*Entries shown:*
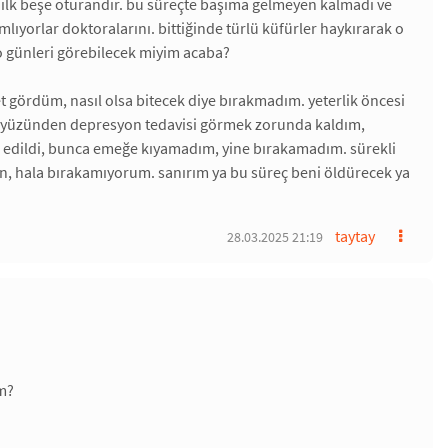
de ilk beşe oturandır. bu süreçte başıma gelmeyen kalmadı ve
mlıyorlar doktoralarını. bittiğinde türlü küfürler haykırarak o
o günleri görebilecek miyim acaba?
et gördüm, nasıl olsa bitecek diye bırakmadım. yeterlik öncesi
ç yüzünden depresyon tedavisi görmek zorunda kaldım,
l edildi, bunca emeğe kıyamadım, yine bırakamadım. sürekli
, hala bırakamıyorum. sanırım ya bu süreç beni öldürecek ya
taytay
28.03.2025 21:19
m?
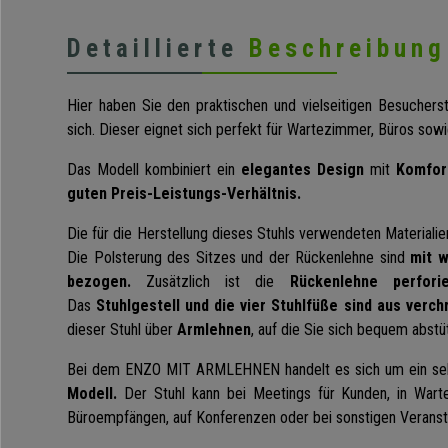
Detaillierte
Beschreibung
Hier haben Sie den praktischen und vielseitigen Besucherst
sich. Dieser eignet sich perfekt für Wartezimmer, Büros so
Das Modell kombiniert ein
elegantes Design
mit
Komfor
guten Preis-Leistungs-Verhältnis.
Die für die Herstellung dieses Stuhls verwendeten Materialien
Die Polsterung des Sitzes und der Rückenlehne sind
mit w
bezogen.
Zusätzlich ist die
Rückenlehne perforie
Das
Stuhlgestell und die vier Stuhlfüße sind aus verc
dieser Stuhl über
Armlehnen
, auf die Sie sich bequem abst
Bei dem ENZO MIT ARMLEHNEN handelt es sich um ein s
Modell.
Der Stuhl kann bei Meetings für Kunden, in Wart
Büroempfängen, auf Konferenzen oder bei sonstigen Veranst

*Work order:*
When restating the records word for word, omit any picture they contain.

*Exercise solution:*
de ilk beşe oturandır. bu süreçte başıma gelmeyen kalmadı ve
mlıyorlar doktoralarını. bittiğinde türlü küfürler haykırarak o
o günleri görebilecek miyim acaba?
et gördüm, nasıl olsa bitecek diye bırakmadım. yeterlik öncesi
ç yüzünden depresyon tedavisi görmek zorunda kaldım,
l edildi, bunca emeğe kıyamadım, yine bırakamadım. sürekli
, hala bırakamıyorum. sanırım ya bu süreç beni öldürecek ya
taytay
28.03.2025 21:19
m?
Detaillierte
Beschreibung
Hier haben Sie den praktischen und vielseitigen Besucherst
sich. Dieser eignet sich perfekt für Wartezimmer, Büros so
Das Modell kombiniert ein
elegantes Design
mit
Komfor
guten Preis-Leistungs-Verhältnis.
Die für die Herstellung dieses Stuhls verwendeten Materialien
Die Polsterung des Sitzes und der Rückenlehne sind
mit w
bezogen.
Zusätzlich ist die
Rückenlehne perforie
Das
Stuhlgestell und die vier Stuhlfüße sind aus verc
dieser Stuhl über
Armlehnen
, auf die Sie sich bequem abst
Bei dem ENZO MIT ARMLEHNEN handelt es sich um ein s
Modell.
Der Stuhl kann bei Meetings für Kunden, in Wart
Büroempfängen, auf Konferenzen oder bei sonstigen Veranst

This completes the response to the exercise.